The book starts with a bang, and gets off to a fantastic start. US Army Captain Dale Morton has his mission switched at the last minute, and something goes terribly wrong, pushing him to contemplate leaving the military. But, he’s a Morton. He *can’t* leave the military. This is where I fell in love with the premise of the novel. Morton is a Craftsman. Passed down through the generations, his family has held magical powers since the creation of the United States. Through agreements with the government, the Craft families have always protected the land and the country.  Along with the other Craftsman families, Morton is part of a secret unit in the US Military.  Unlike other Craft families, Dale can never escape his own family’s past.

 

Dale was a great point of view character, he’s brave but vulnerable, someone willing take risks and bend the rules when circumstances allow.  And oh, didn’t I mention?
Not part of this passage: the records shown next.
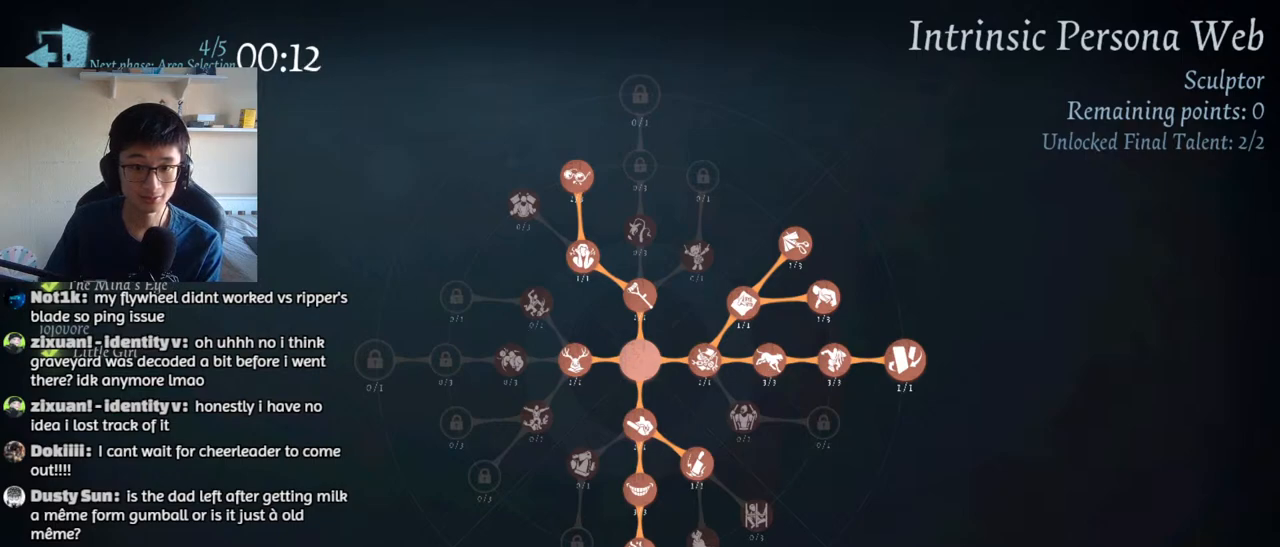
Gameplay with keyboard and mouse; each line is a JSON object with the keys and mouse buttons held at the frame after it. "events" lists presses ("down") and releases ("up") of "1", "2", "3", "4", "5", "a", "alt", "b", "c", "ctrl", "d", "e", "f", "g", "q", "r", "s", "shift", "space", "t", "tab", "v", "w", "x", "z", "mouse_left", "mouse_wheel", "mouse_right" and "mouse_mb4" between this image and that frame as [ms after this image, input, new state], when the widget could be followed in between. "mouse_left", "mouse_wheel", "mouse_right", "mouse_mb4" = the "left", "wheel", "right", "mb4" buttons of the "mouse" list. No other keys are recorded. "wheel" means that the mouse wheel is clicked or scrolled. Mouse movement is not recorded. Not read: mouse_mb5.
{"keys": [], "mouse": [], "events": []}
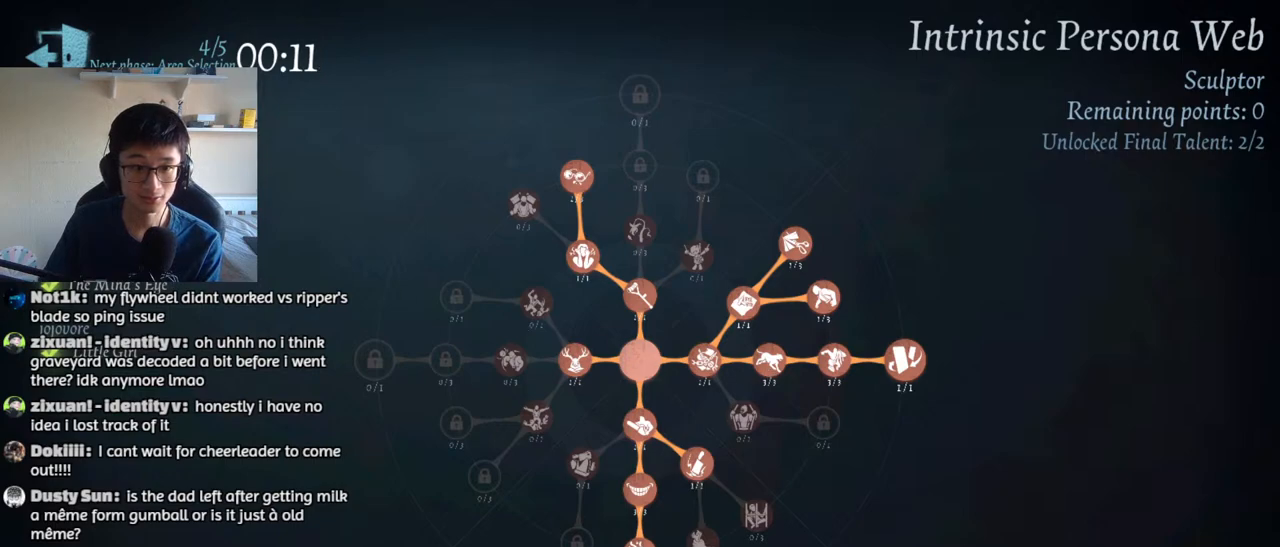
{"keys": [], "mouse": [], "events": []}
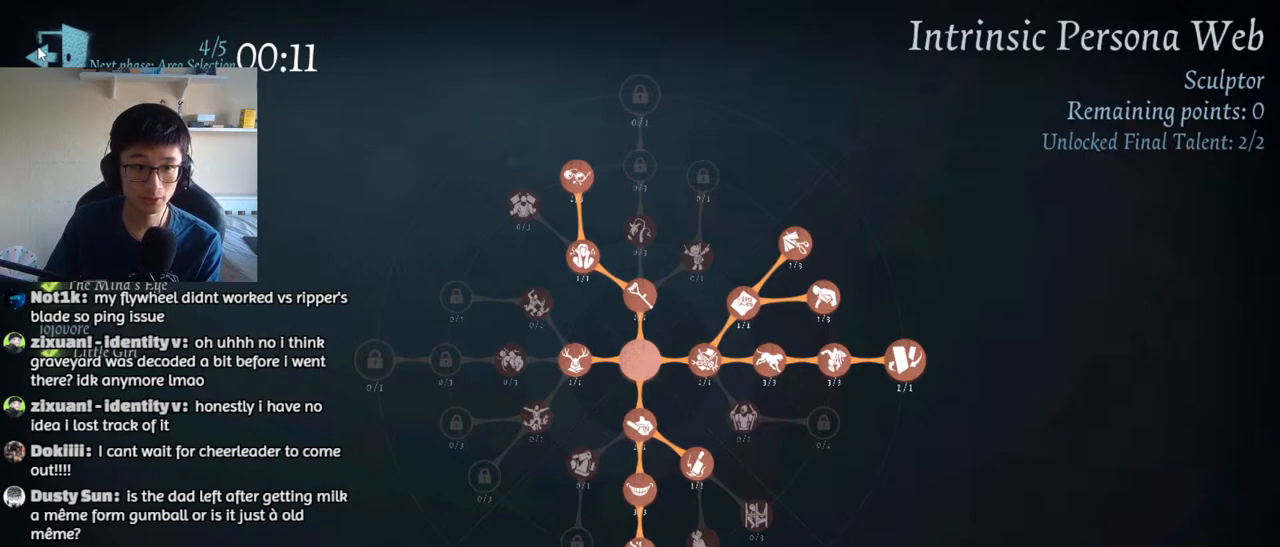
{"keys": [], "mouse": ["left"], "events": [[433, "mouse_left", "down"]]}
He has daily chats with his late grandfather’s ghost, and the house they live in has a personality all it’s own. I loved house!

 

House protects the Mortons, and keeps the older ghosts trapped in the basement. A few generations ago, a branch of the family, known as the Left Hand branch, went bad. They allowed their magic to be corrupted by greed. Dale knows their power surges through him. He just has to keep it at bay and not fall into the trap of their promises.

 

You’re gonna love House. You’re also gonna love the Sanctuary and The Gideons.

 

Ok, that’s most of what I liked. Let me tell you what frustrated me.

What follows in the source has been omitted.